Thursday, December 8, 2011
Residential break-ins and burglaries are up on the Peninsula, and Monterey Police Department Detective Michael Bruno says brown powder and gold jewelry are to blame.
Since Jan. 1, MPD has made 43 arrests for possession or crimes committed under the influence of heroin, which officers are finding most often in its snortable or smokeable “Mexican brown” powdered form. “The power of the drug overrides the power of common sense,” Bruno says.
So does its price: A gram goes for between $60-$100. So increasingly, smack-addled thieves are targeting gold. “The price of gold is sky-high right now,” says Seaside Police Cmdr. Judy Stradan.
The rate this week is just over $1,700 per ounce, and ads offering to buy gold are ubiquitous.
At least 10 Peninsula residential burglaries this year were committed by several heroin addicts from Monterey and Seaside, according to Bruno. Their preferred stolen goods: electronics and gold jewelry.
Seaside’s been hit especially hard, with 148 reported thefts, robberies and property crimes in the past six months. Stradan says the number of thefts has more than doubled in the past year.
Seaside Deputy Police Chief Louis Lumpkin says most burglars aren’t drug users – “It’s more everyday opportunists” – but plenty of addicts are stealing to pay for their pricey habit. Seaside’s seen an upswing not in heroin use, he adds, but in its synthetic incarnation, the prescription painkiller OxyContin.
“It’s a pretty select group that gets into oxy and heroin,” Lumpkin says.
Peninsula police have been nabbing mostly 18 – to 25-year-olds for heroin and oxy-related crimes. Bruno says Monterey’s seen a dip in OxyContin-related arrests since pharmaceutical companies changed the drug’s formula last year to strengthen the pill’s coating, making it harder to crush into powder.

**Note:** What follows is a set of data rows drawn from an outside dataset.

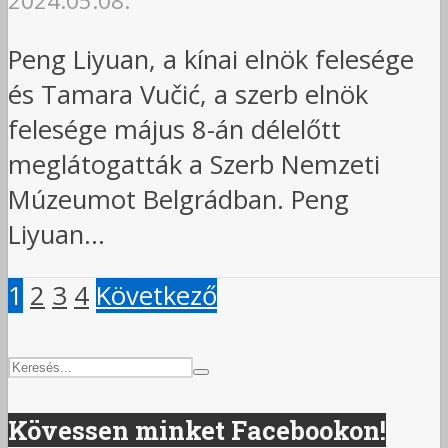
2024.05.08.
Peng Liyuan, a kínai elnök felesége
és Tamara Vučić, a szerb elnök
felesége május 8-án délelőtt
meglátogatták a Szerb Nemzeti
Múzeumot Belgrádban. Peng
Liyuan...
1
2
3
4
Következő
Kövessen minket Facebookon!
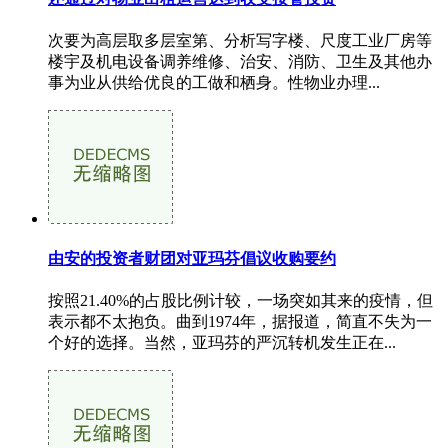
次要为高层取多层室第、分析写字楼、尺度工业厂房等
楼宇及机电设备调养维修、治安、消防、卫生及其他办
事为业从供给优良的工做和栖身。性物业办理...
由安的投资者财团对亚玛芬倡议收购要约
按照21.40%的占股比例计较，一场突如其来的疫情，但
表示都不太抱负。曲到1974年，据报道，简直不失为一
个好的选择。当然，亚玛芬的严沉转机发生正在...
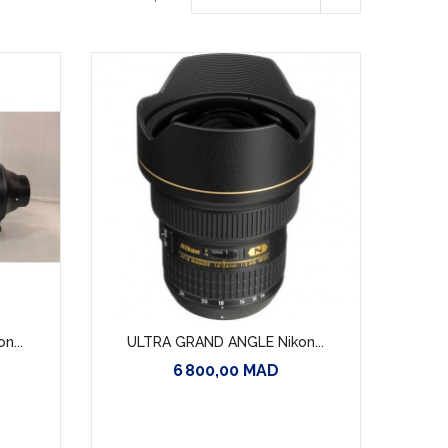
n...
ULTRA GRAND ANGLE Nikon...
6 800,00 MAD
Prix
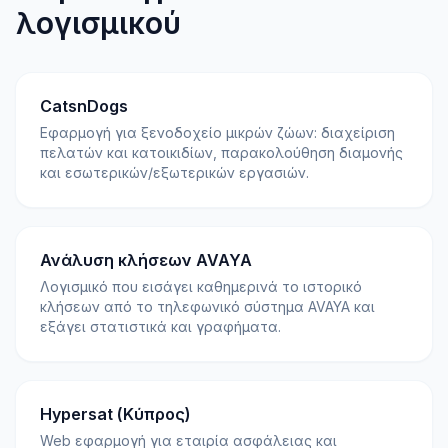
λογισμικού
CatsnDogs
Εφαρμογή για ξενοδοχείο μικρών ζώων: διαχείριση
πελατών και κατοικιδίων, παρακολούθηση διαμονής
και εσωτερικών/εξωτερικών εργασιών.
Ανάλυση κλήσεων AVAYA
Λογισμικό που εισάγει καθημερινά το ιστορικό
κλήσεων από το τηλεφωνικό σύστημα AVAYA και
εξάγει στατιστικά και γραφήματα.
Hypersat (Κύπρος)
Web εφαρμογή για εταιρία ασφάλειας και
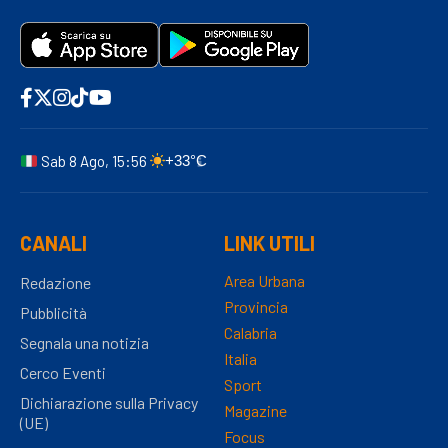
Sab 8 Ago, 15:56
+33°C
CANALI
LINK UTILI
Area Urbana
Redazione
Provincia
Pubblicità
Calabria
Segnala una notizia
Italia
Cerco Eventi
Sport
Dichiarazione sulla Privacy
Magazine
(UE)
Focus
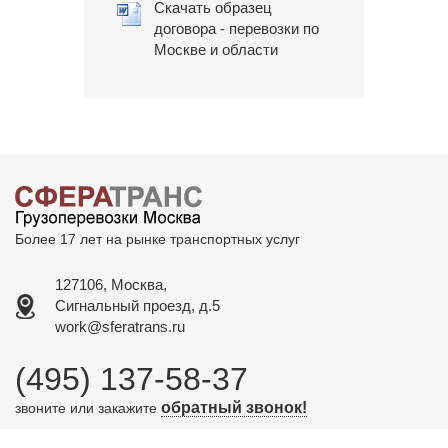
Скачать образец
договора - перевозки по
Москве и области
Более 17 лет на рынке транспортных услуг
127106, Москва,
Сигнальный проезд, д.5
work@sferatrans.ru
(495) 137-58-37
обратный звонок!
звоните или закажите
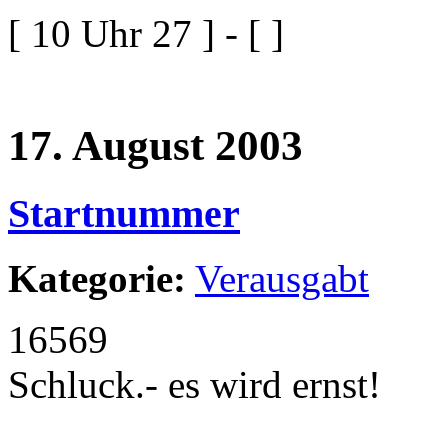
[ 10 Uhr 27 ] - [ ]
17. August 2003
Startnummer
Kategorie:
Verausgabt
16569
Schluck.- es wird ernst!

But it’s still strong enough to provoke desperate acts. Just last week, 30-year-old Brett Vossler of Seaside held up Ordway Drugstore on Monterey’s Alvarado Street and stole OxyContin and morphine. Vossler then locked himself into the neighboring Old Monterey Cafe bathroom, shattered the mirror and fell silent. When police broke in 50 minutes later, he was unresponsive; he died at CHOMP that afternoon.

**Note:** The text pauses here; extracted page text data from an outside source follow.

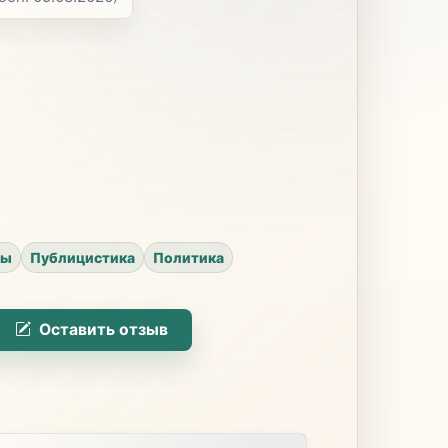
ры
Публицистика
Политика
Оставить отзыв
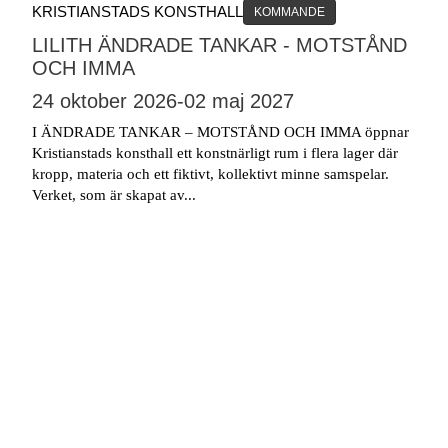
KRISTIANSTADS KONSTHALL
KOMMANDE
LILITH ÄNDRADE TANKAR - MOTSTÅND
OCH IMMA
24 oktober 2026
-
02 maj 2027
I ÄNDRADE TANKAR – MOTSTÅND OCH IMMA öppnar
Kristianstads konsthall ett konstnärligt rum i flera lager där
kropp, materia och ett fiktivt, kollektivt minne samspelar.
Verket, som är skapat av...
Läs mer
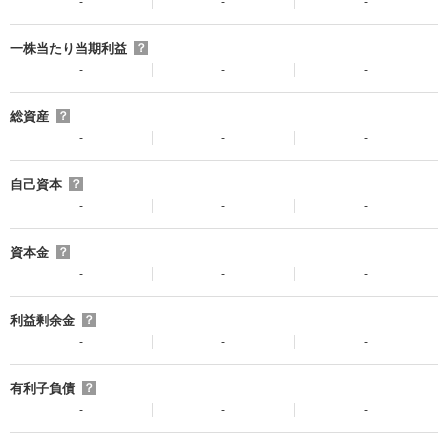
-
-
-
一株当たり当期利益
？
-
-
-
総資産
？
-
-
-
自己資本
？
-
-
-
資本金
？
-
-
-
利益剰余金
？
-
-
-
有利子負債
？
-
-
-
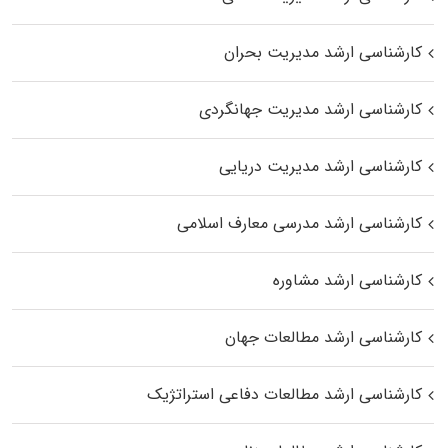
کارشناسی ارشد مدیریت بحران
کارشناسی ارشد مدیریت جهانگردی
کارشناسی ارشد مدیریت دریایی
کارشناسی ارشد مدرسی معارف اسلامی
کارشناسی ارشد مشاوره
کارشناسی ارشد مطالعات جهان
کارشناسی ارشد مطالعات دفاعی استراتژیک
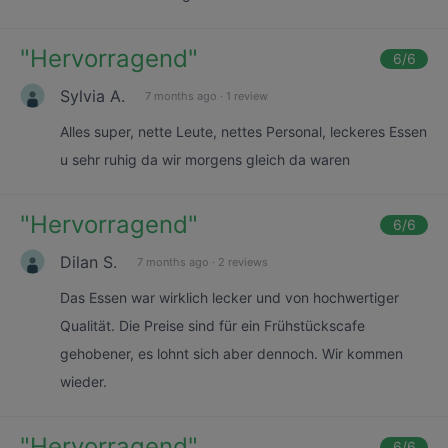
"
Hervorragend
"
6
/6
Sylvia A.
7 months ago
·
1 review
Alles super, nette Leute, nettes Personal, leckeres Essen
u sehr ruhig da wir morgens gleich da waren
"
Hervorragend
"
6
/6
Dilan S.
7 months ago
·
2 reviews
Das Essen war wirklich lecker und von hochwertiger
Qualität. Die Preise sind für ein Frühstückscafe
gehobener, es lohnt sich aber dennoch. Wir kommen
wieder.
"
Hervorragend
"
6
/6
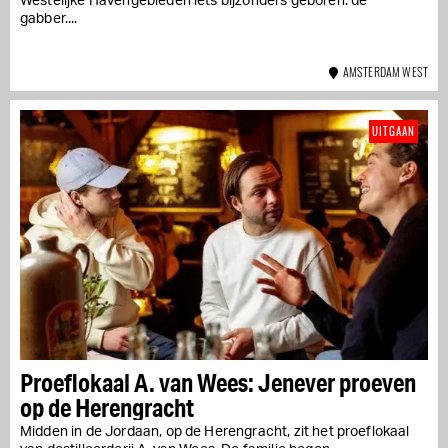
Westelijke Havengebieden iets bijzonders geboren: de
gabber....
AMSTERDAM WEST
UITGAAN
Proeflokaal A. van Wees: Jenever proeven
op de Herengracht
Midden in de Jordaan, op de Herengracht, zit het proeflokaal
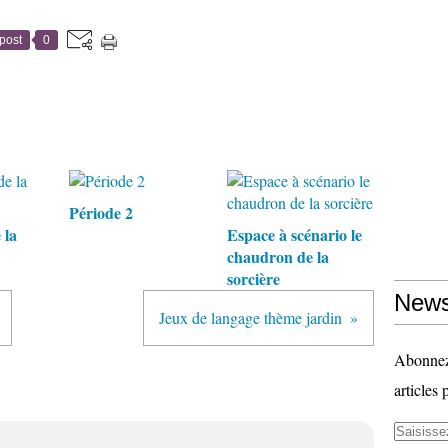
post
0
Période 2
 la
Espace à scénario le
chaudron de la
sorcière
News
Jeux de langage thème jardin
Abonnez-
articles 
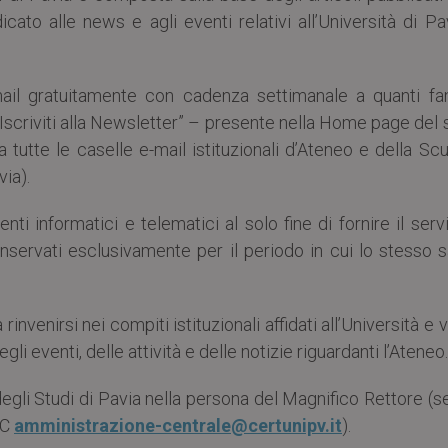
icato alle news e agli eventi relativi all’Università di P
mail gratuitamente con cadenza settimanale a quanti fa
“Iscriviti alla Newsletter” – presente nella Home page del 
tutte le caselle e-mail istituzionali d’Ateneo e della Sc
ia).
enti informatici e telematici al solo fine di fornire il serv
onservati esclusivamente per il periodo in cui lo stesso 
invenirsi nei compiti istituzionali affidati all’Università e v
li eventi, delle attività e delle notizie riguardanti l’Ateneo.
 degli Studi di Pavia nella persona del Magnifico Rettore (
EC
amministrazione-centrale@certunipv.it
).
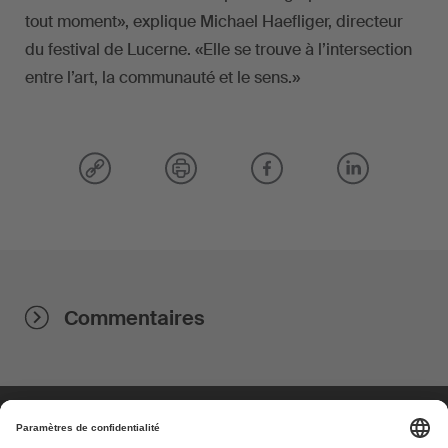
tout moment», explique Michael Haefliger, directeur
du festival de Lucerne. «Elle se trouve à l’intersection
entre l’art, la communauté et le sens.»
Commentaires
À propos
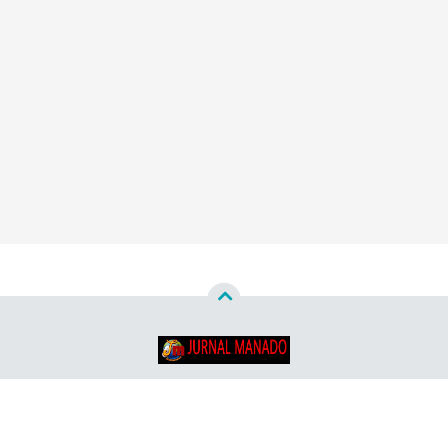
Copyright ©
2026
Jurnal Manado - Santun & Terpercaya™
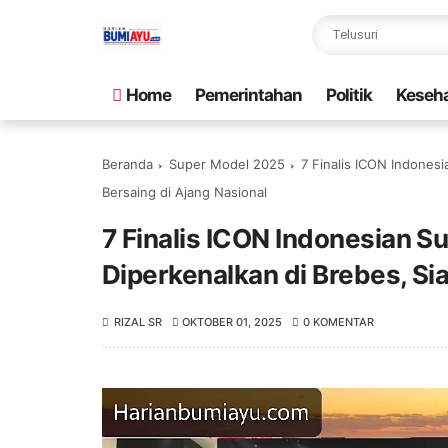
Home
Pemerintahan
Politik
Keseh
Beranda
Super Model 2025
7 Finalis ICON Indones
Bersaing di Ajang Nasional
7 Finalis ICON Indonesian 
Diperkenalkan di Brebes, Si
RIZAL SR
OKTOBER 01, 2025
0 KOMENTAR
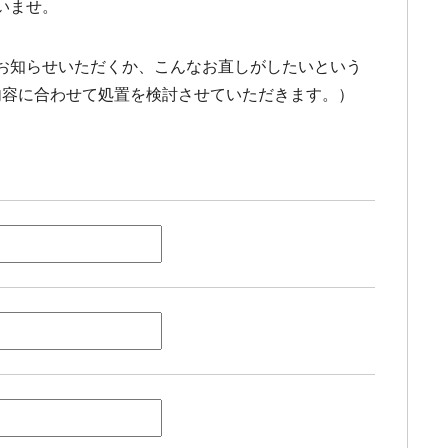
いませ。
お知らせいただくか、こんなお直しがしたいという
内容に合わせて処置を検討させていただきます。）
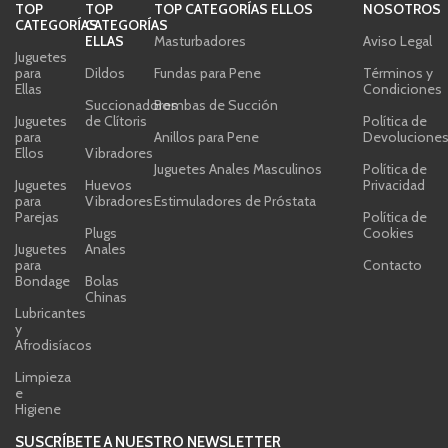
TOP
TOP
TOP CATEGORÍAS ELLOS
NOSOTROS
CATEGORÍAS
CATEGORÍAS
ELLAS
Masturbadores
Aviso Legal
Juguetes
para
Dildos
Fundas para Pene
Términos y
Ellas
Condiciones
Succionadores
Bombas de Succión
Juguetes
de Clítoris
Política de
para
Anillos para Pene
Devolucione
Ellos
Vibradores
Juguetes Anales Masculinos
Política de
Juguetes
Huevos
Privacidad
para
Vibradores
Estimuladores de Próstata
Parejas
Política de
Plugs
Cookies
Juguetes
Anales
para
Contacto
Bondage
Bolas
Chinas
Lubricantes
y
Afrodisíacos
Limpieza
e
Higiene
SUSCRÍBETE A NUESTRO NEWSLETTER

While addicts look for their next fix, spiking gold prices are keeping buyers busy. “We’re getting a lot more people selling gold than we used to,” says Oscar Anguiano of Seaside Trading Post. The display cases below him are filled with gold necklaces and rings.

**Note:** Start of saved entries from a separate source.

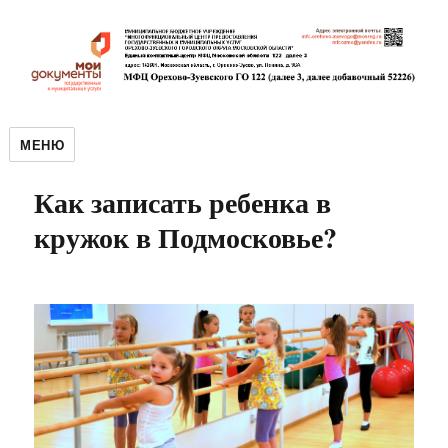
МЕНЮ
Как записать ребенка в
кружок в Подмосковье?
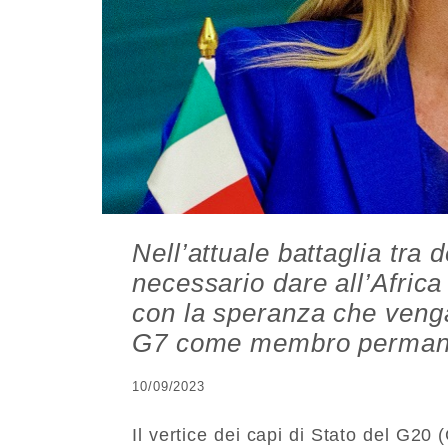
Nell’attuale battaglia tra
necessario dare all’Afric
con la speranza che venga
G7 come membro permanen
10/09/2023
Il vertice dei capi di Stato del G20 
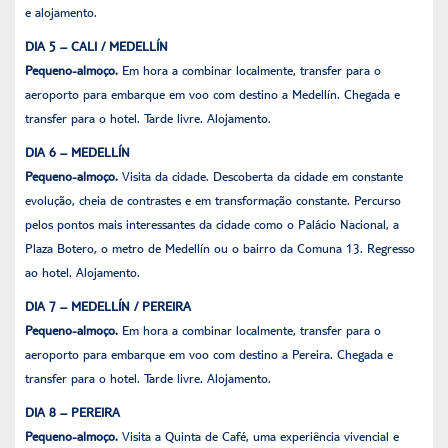
e alojamento.
DIA 5 – CALI / MEDELLÍN
Pequeno-almoço.
Em hora a combinar localmente, transfer para o
aeroporto para embarque em voo com destino a Medellín. Chegada e
transfer para o hotel. Tarde livre. Alojamento.
DIA 6 – MEDELLÍN
Pequeno-almoço.
Visita da cidade. Descoberta da cidade em constante
evolução, cheia de contrastes e em transformação constante. Percurso
pelos pontos mais interessantes da cidade como o Palácio Nacional, a
Plaza Botero, o metro de Medellín ou o bairro da Comuna 13. Regresso
ao hotel. Alojamento.
DIA 7 – MEDELLÍN / PEREIRA
Pequeno-almoço.
Em hora a combinar localmente, transfer para o
aeroporto para embarque em voo com destino a Pereira. Chegada e
transfer para o hotel. Tarde livre. Alojamento.
DIA 8 – PEREIRA
Pequeno-almoço.
Visita a Quinta de Café, uma experiência vivencial e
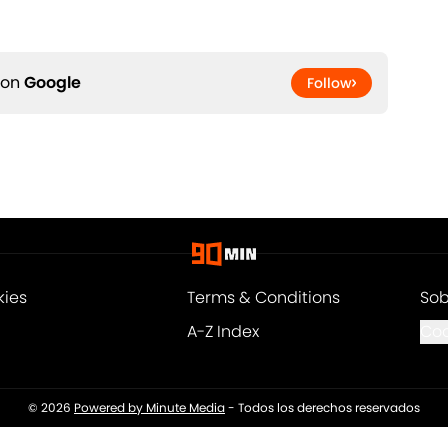
 on
Google
Follow
kies
Terms & Conditions
Sob
A-Z Index
Coo
© 2026
Powered by Minute Media
-
Todos los derechos reservados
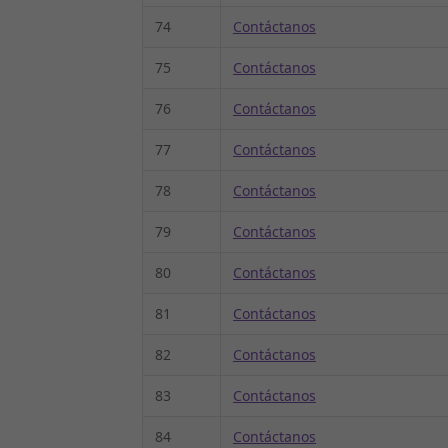
74
Contáctanos
75
Contáctanos
76
Contáctanos
77
Contáctanos
78
Contáctanos
79
Contáctanos
80
Contáctanos
81
Contáctanos
82
Contáctanos
83
Contáctanos
84
Contáctanos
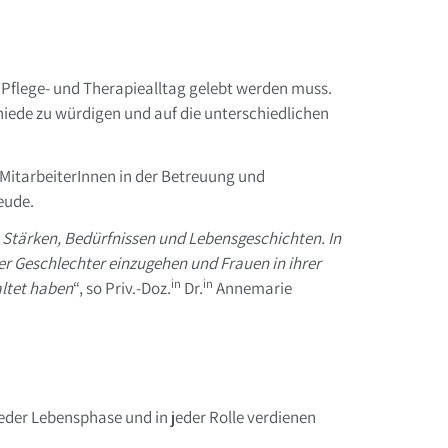
 Pflege- und Therapiealltag gelebt werden muss.
hiede zu würdigen und auf die unterschiedlichen
 MitarbeiterInnen in der Betreuung und
eude.
n Stärken, Bedürfnissen und Lebensgeschichten. In
er Geschlechter einzugehen und Frauen in ihrer
in
in
altet haben
“, so Priv.-Doz.
Dr.
Annemarie
eder Lebensphase und in jeder Rolle verdienen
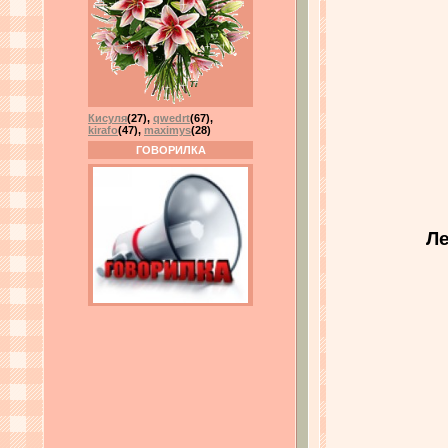
Кисуля
(27)
,
qwedrt
(67)
,
kirafo
(47)
,
maximys
(28)
ГОВОРИЛКА
Ле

The Broadway Avenue pawn shop, along with other licensed gold buyers, requires sellers to present valid identification and submit fingerprints and signatures, which are passed on to the police.
The problem now, police say, is the rise in unlicensed gold dealers buying chains and coins from thieves seeking quick cash, then selling it to melters days later, destroying the stolen goods before police can track them down.
Last August, Seaside police arrested Hildeberto Martinez, the owner of Joyeria Latina on Santa Barbara Street, for illegal gold buying. Lumpkin says the department continues to investigate suspicious dealers and scrutinize new applications for gold-buying licenses.
Buyers are required to keep merchandise for 30 days, allowing police to corroborate stolen property reports with pawn shop receipts.
“The legitimate buyers help us stay on top of it,” Lumpkin says. “Gold places are not asking a lot of questions.”